Required action A: Copy out the passage of the eBooks-versus-physical-books post from "I honestly use" up to and including "book it is).".
Required action B: According to the post on eBooks and physical books, why did the writer decide to buy a Kindle? Answer in one to three sentences.
Required action C: Extend the post comparing eBooks and physical books, picking up after its final sentence.

Discussion: eBooks vs. Physical Books

Ah… the age-old debate. Is this an overdone topic? Probably. But I wanted to share with you all the reasons why I like and dislike both eBooks and physical books, so I’m writing on the topic anyway.

I’m pretty new to the world of eBooks. Just after Christmas (and about three weeks after I started my Tumblr book blog), I decided to buy myself a Kindle. I’ll be honest – I used to be one of those people who was super stubborn and would say that I had no interest in an e-reader or eBooks in general because it wasn’t the “real thing.” (I was stupid, I know, but let’s just ignore that for now.) But I also knew that you could get great deals on books by buying the eBook version rather than a paperback or hardcover and that there are tons of free eBooks for you to download as well. I also noticed that it was much easier to get review copies as a newbie blogger if you accepted digital copies. So I bought a Kindle.

I honestly use it a lot more than I thought I would. I thought I would only really use it for the occasional review copy and while I do primarily read eARCs on my Kindle, I also have downloaded tons of free books and bought a few books that I’ve been wanting to read that had great deals.

However, I still prefer physical copies. I’m not quite sure what it is about physical books. I think part of it is just that I like seeing the books on my shelf (or more accurately, scattered throughout my dorm). It’s so much more satisfying than looking through my Kindle’s library. Another thing that is admittedly a huge plus for me is that if someone asks me what I’m reading, I don’t have to actually answer them – I can just hold up my book and they can look for themselves (nearly every time my boss sees me reading, she asks what book it is).

Provided data:
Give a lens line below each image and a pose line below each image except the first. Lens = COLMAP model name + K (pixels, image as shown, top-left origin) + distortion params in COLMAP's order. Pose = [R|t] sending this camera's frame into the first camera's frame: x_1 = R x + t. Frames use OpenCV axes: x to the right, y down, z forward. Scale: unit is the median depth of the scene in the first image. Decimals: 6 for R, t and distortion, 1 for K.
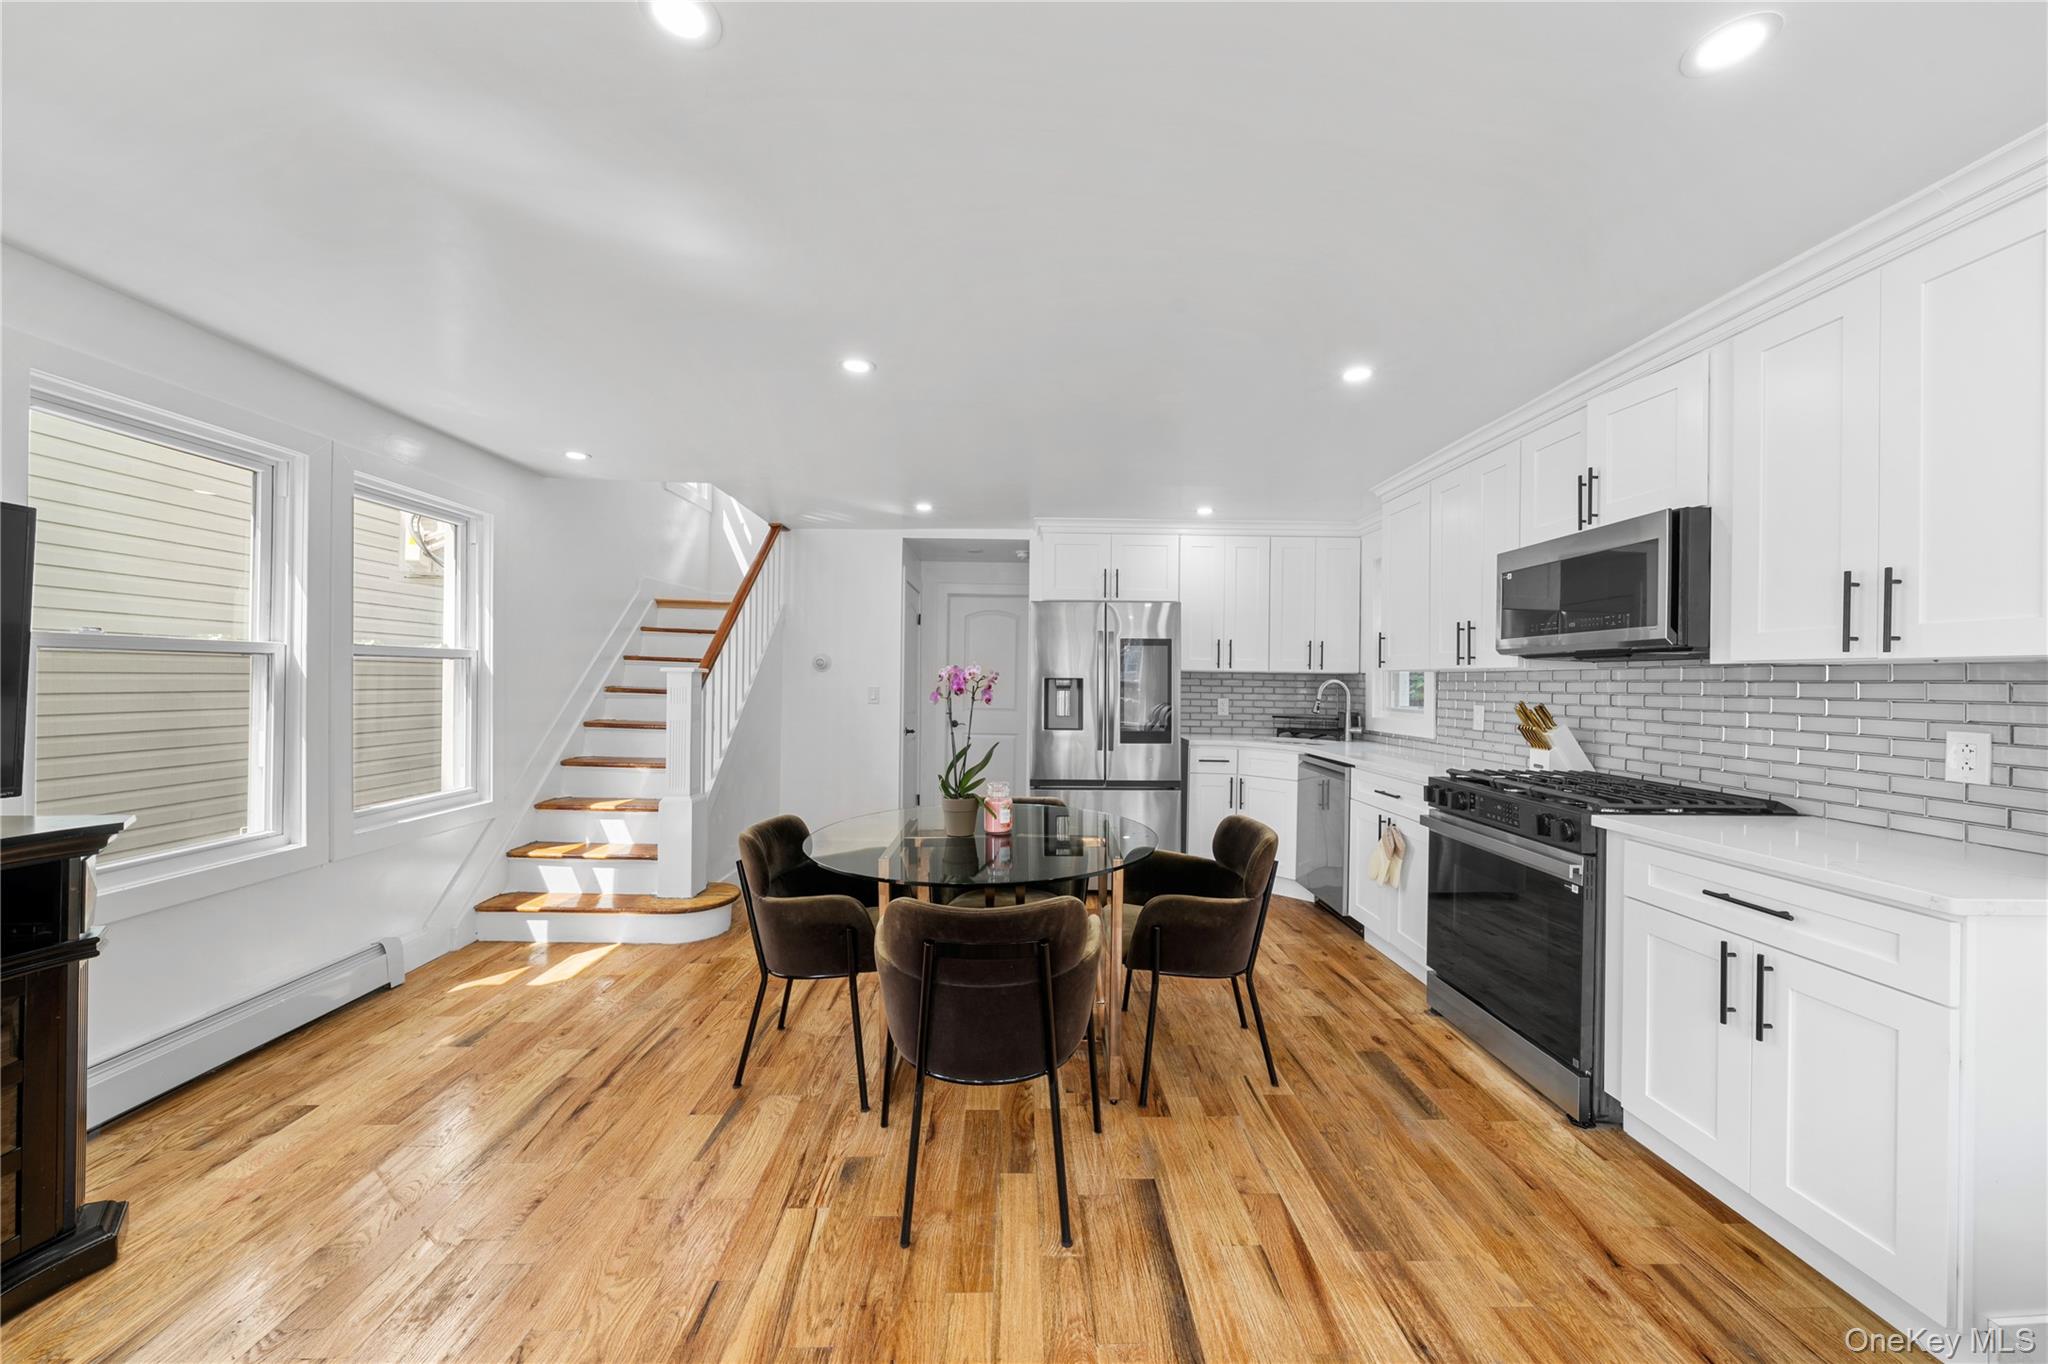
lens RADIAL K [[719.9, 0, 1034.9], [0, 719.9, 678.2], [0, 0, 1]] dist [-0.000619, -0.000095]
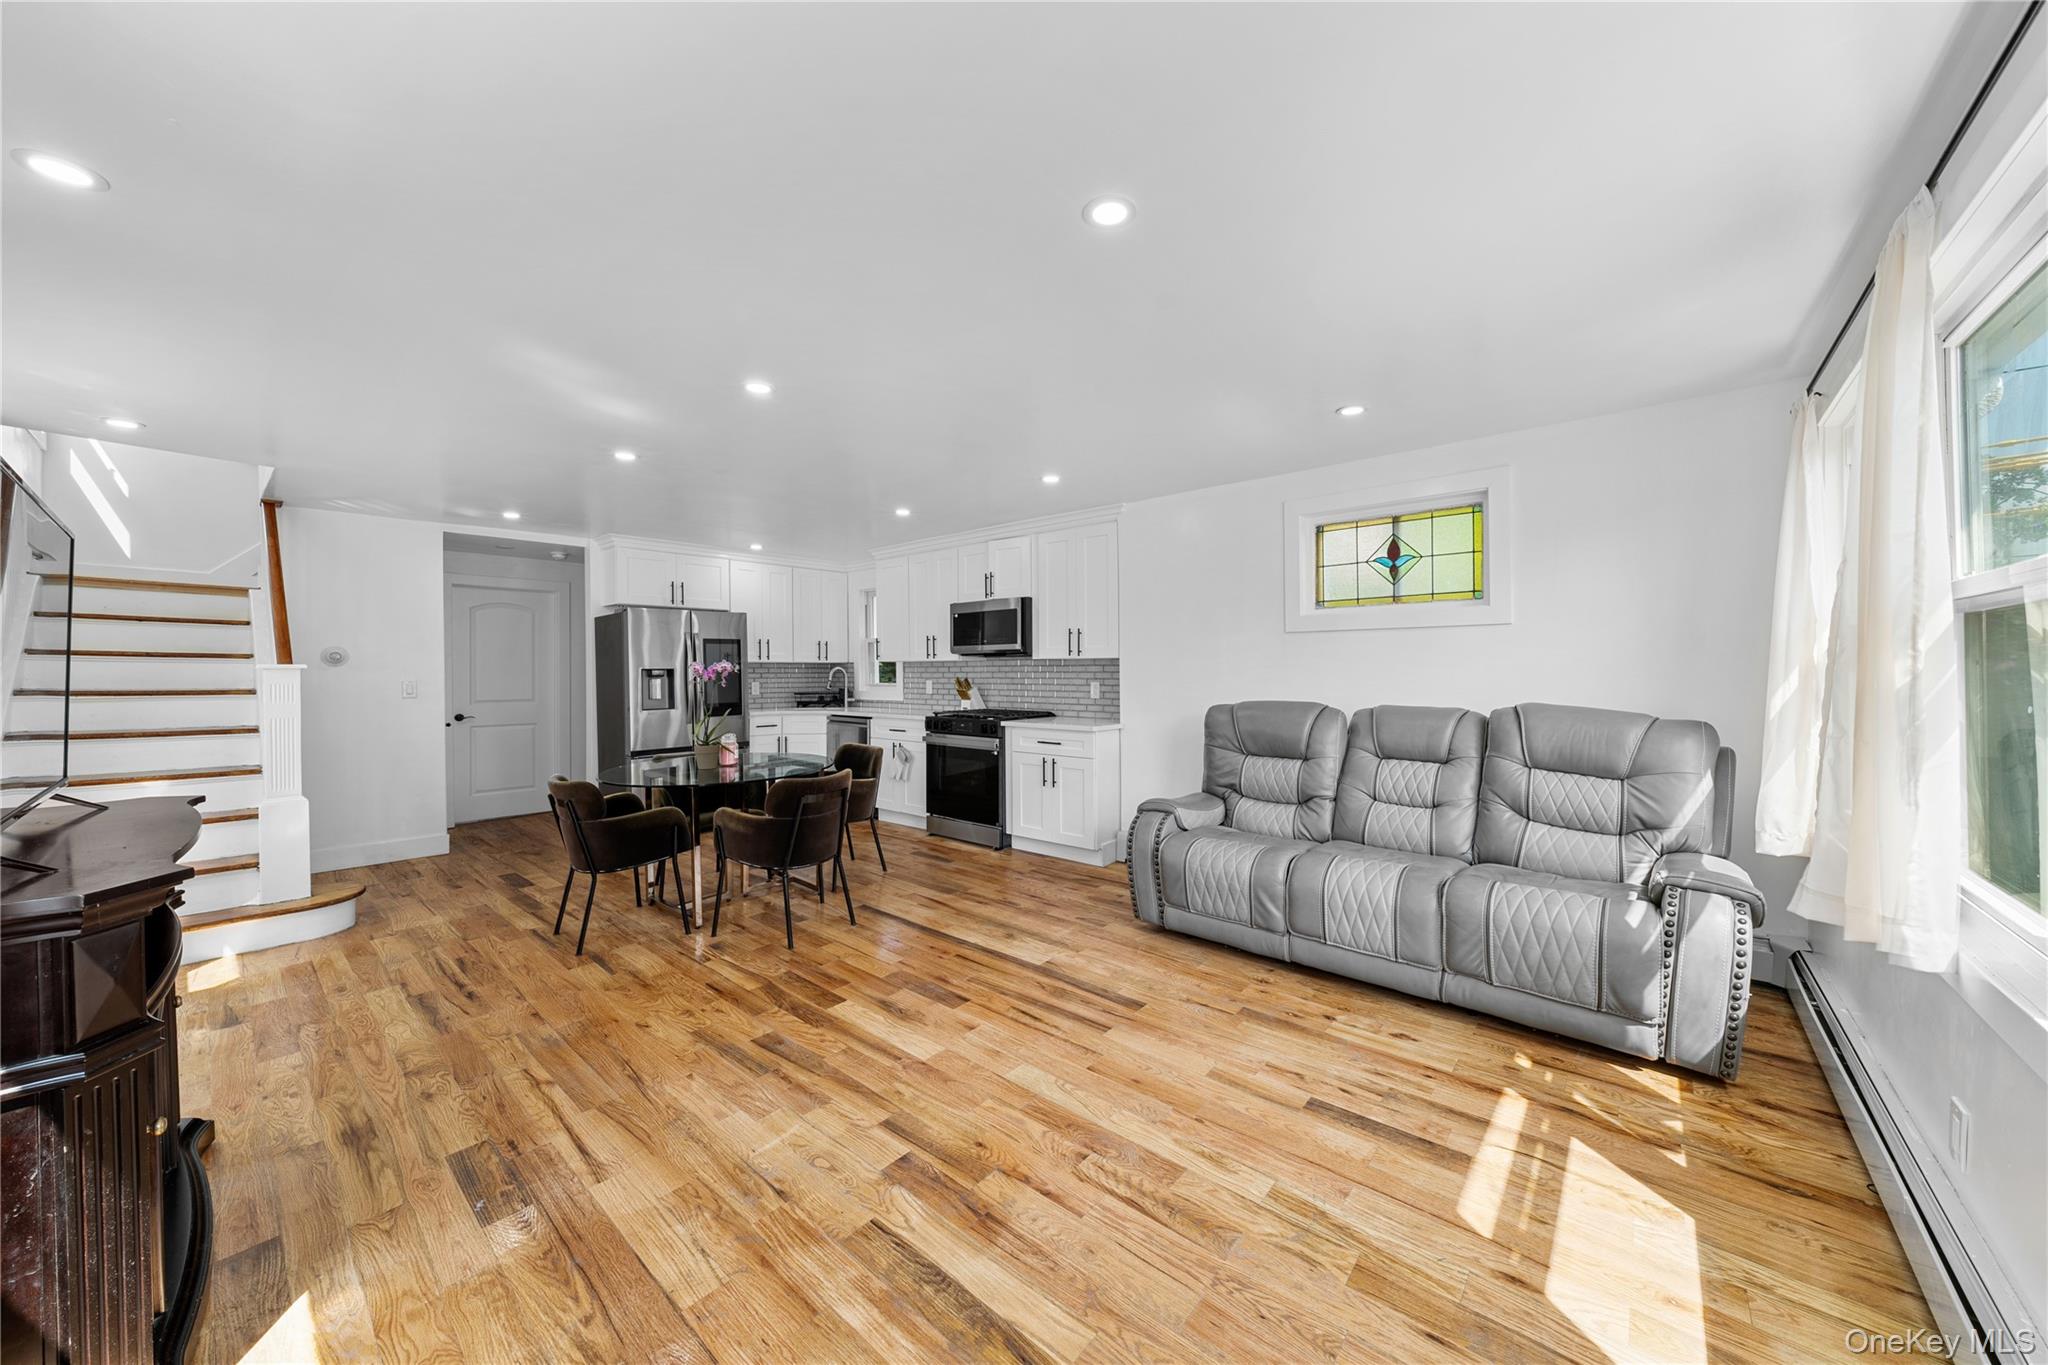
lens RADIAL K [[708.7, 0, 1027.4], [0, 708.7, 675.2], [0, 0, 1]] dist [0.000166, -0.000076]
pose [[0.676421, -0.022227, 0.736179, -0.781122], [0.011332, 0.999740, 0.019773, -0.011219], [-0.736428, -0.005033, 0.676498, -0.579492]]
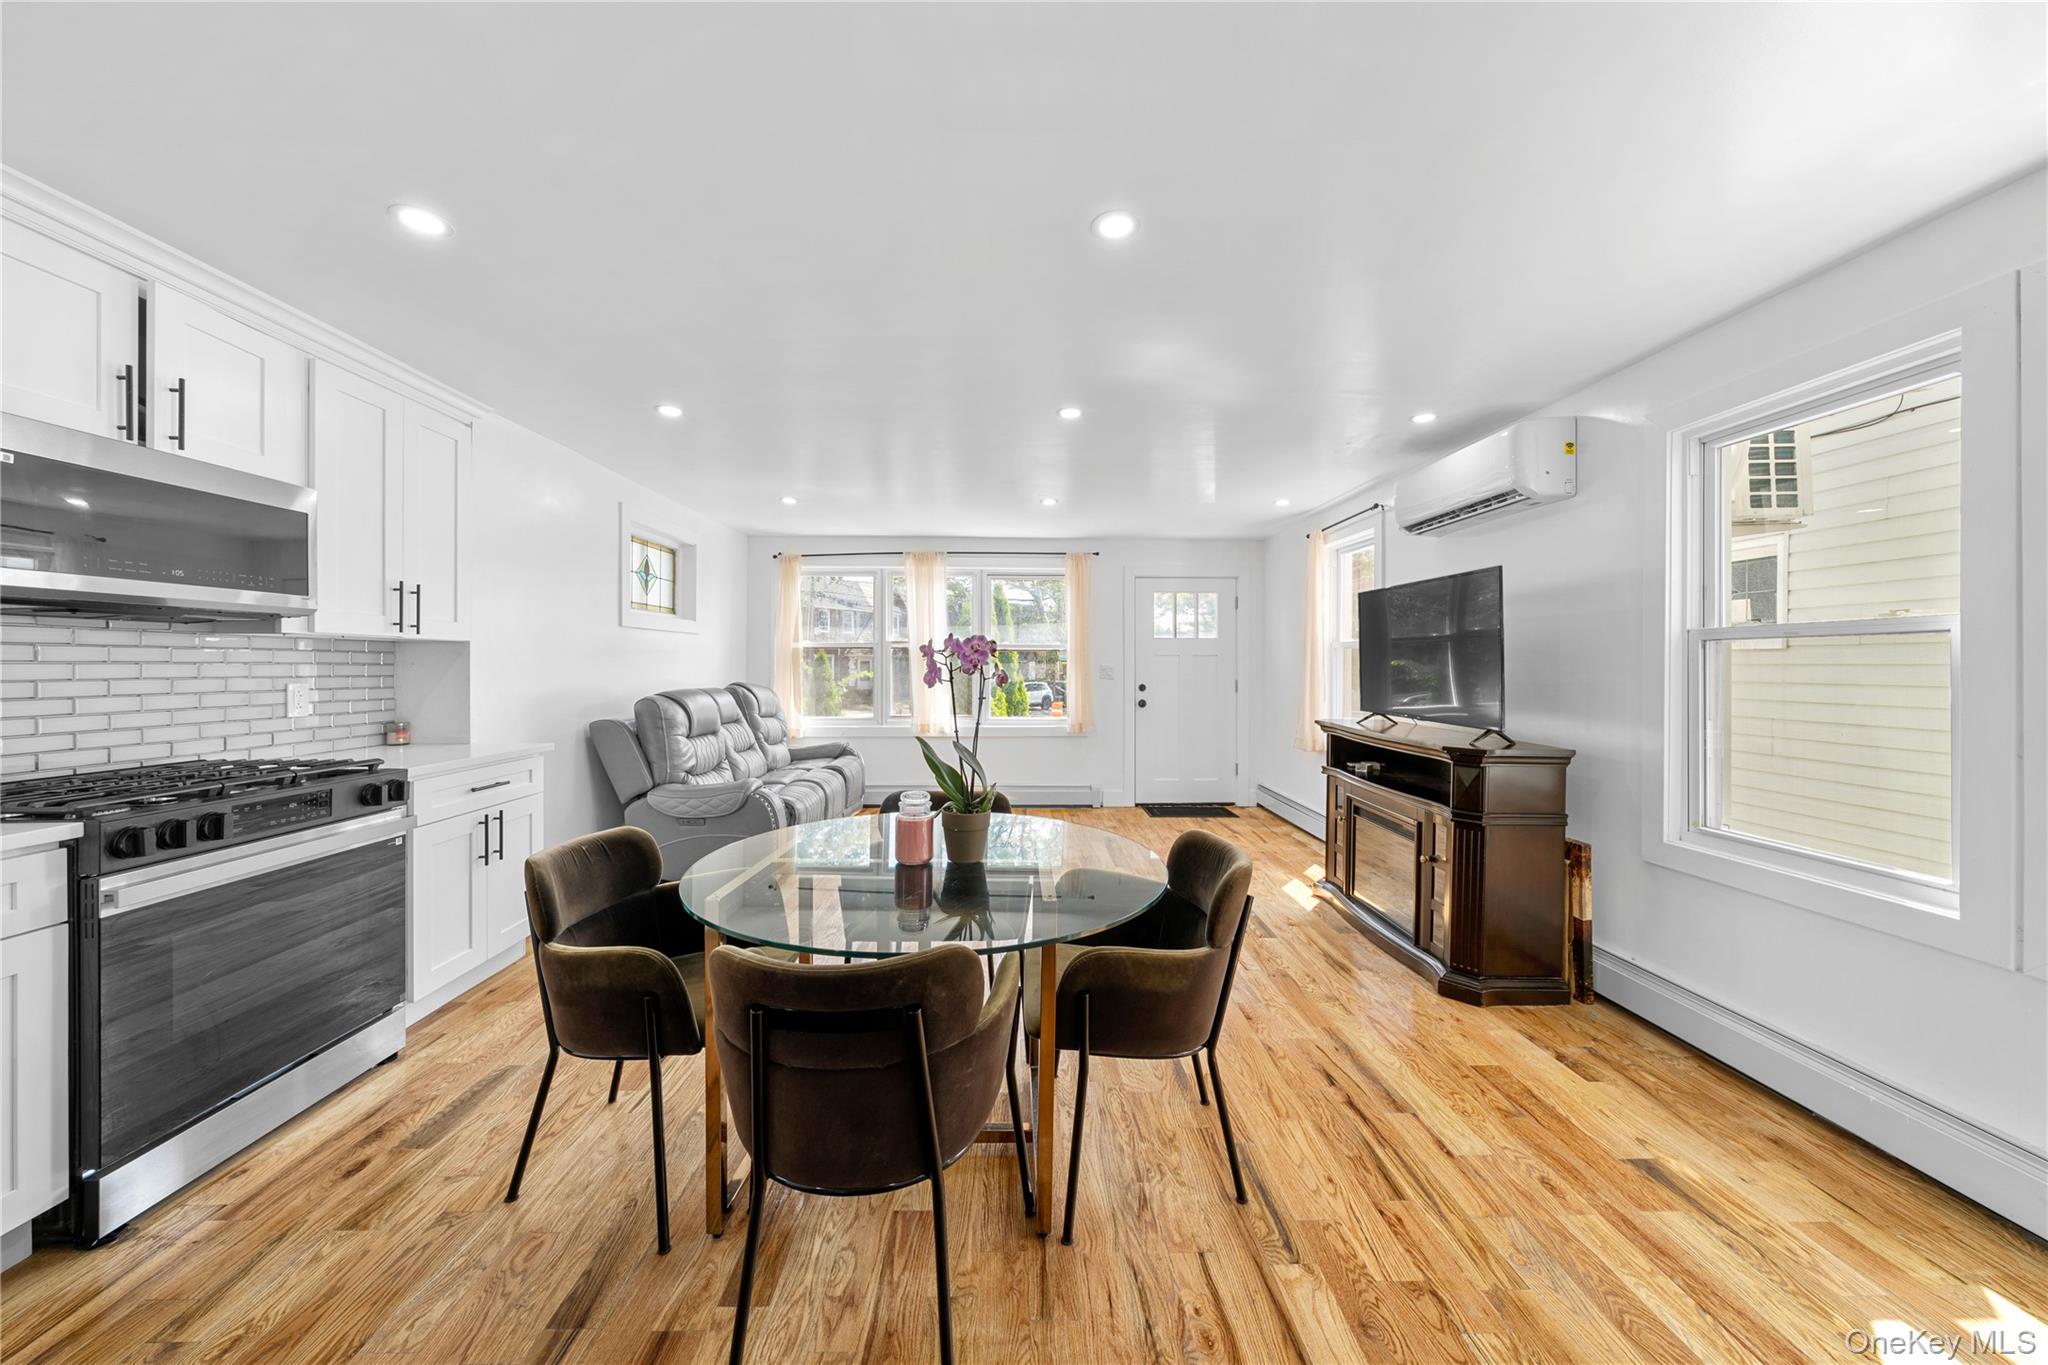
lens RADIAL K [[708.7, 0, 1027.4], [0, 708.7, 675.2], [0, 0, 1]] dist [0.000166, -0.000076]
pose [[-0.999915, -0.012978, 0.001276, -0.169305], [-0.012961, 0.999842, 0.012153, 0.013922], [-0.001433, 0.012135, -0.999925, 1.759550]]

---

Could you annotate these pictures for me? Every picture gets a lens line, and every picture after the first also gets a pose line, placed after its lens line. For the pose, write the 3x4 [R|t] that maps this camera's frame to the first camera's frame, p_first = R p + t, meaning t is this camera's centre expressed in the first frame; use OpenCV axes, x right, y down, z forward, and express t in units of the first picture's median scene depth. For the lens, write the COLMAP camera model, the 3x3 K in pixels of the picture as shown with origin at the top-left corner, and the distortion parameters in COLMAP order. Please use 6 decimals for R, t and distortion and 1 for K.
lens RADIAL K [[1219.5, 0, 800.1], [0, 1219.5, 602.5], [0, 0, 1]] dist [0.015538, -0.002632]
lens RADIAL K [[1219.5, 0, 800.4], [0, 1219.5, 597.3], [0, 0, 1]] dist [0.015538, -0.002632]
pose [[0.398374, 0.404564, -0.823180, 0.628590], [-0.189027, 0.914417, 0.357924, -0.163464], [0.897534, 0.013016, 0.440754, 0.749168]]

Answer section A:
I honestly use it a lot more than I thought I would. I thought I would only really use it for the occasional review copy and while I do primarily read eARCs on my Kindle, I also have downloaded tons of free books and bought a few books that I’ve been wanting to read that had great deals.

However, I still prefer physical copies. I’m not quite sure what it is about physical books. I think part of it is just that I like seeing the books on my shelf (or more accurately, scattered throughout my dorm). It’s so much more satisfying than looking through my Kindle’s library. Another thing that is admittedly a huge plus for me is that if someone asks me what I’m reading, I don’t have to actually answer them – I can just hold up my book and they can look for themselves (nearly every time my boss sees me reading, she asks what book it is).

Answer section B: Deals were often better on eBook versions than on paperbacks or hardcovers, and many eBooks could be downloaded for free. The writer had also noticed that a new blogger got review copies much more easily by accepting digital copies.

Answer section C:
Here are some other pros and cons of each that factor into my opinions of them:



  • They’re much easier to carry, especially when travelling, and much lighter to carry.
  • You can have a lot of books available to read without them taking up a lot of space (a big plus for me, as I live in a small dorm for most of the year).
  • They’re cheaper than physical copies.
  • They’re easier to hold comfortably. I can lie on my side in bed and still easily read from my Kindle, but I can’t do that with a physical copy.
  • You can easily adjust the text size to make it easier for you to read. I don’t ever really do this, but for people who don’t have good vision this could absolutely be a helpful feature.
  • You can highlight/make notes without actually writing in the book.


  • You can strain your eyes if you read for too long. Yes, this can be a problem with physical books, but electronics tend to strain your eyes more quickly and worse (at least in my experience).
  • You can’t easily tell how much is left in a book/how long a book is. You have percentages, but 80% means vastly different things for a book that’s 200 pages and a book that’s 800 pages. You may know you only have 20% left to read, but is that 40 pages or 140? The same thing goes for individual chapters too.
  • You have to keep your device charged to be able to read.
  • Sometimes eBook retailers remove editions from their store and from your device and then you’re out of luck, despite the fact that you paid for it. I honestly had no idea this was a thing, but BookRiot recently posted an article about it.

Physical books


  • You can lend them to or borrow them from friends.
  • You can resell/trade/donate them if and when you no longer want them.
  • You can easily flip back to the beginning or end to look at things like maps, glossaries, etc. or just to flip back to something that happened earlier to remind yourself of it when it’s mentioned later.
  • You can arrange them on your shelves however you want.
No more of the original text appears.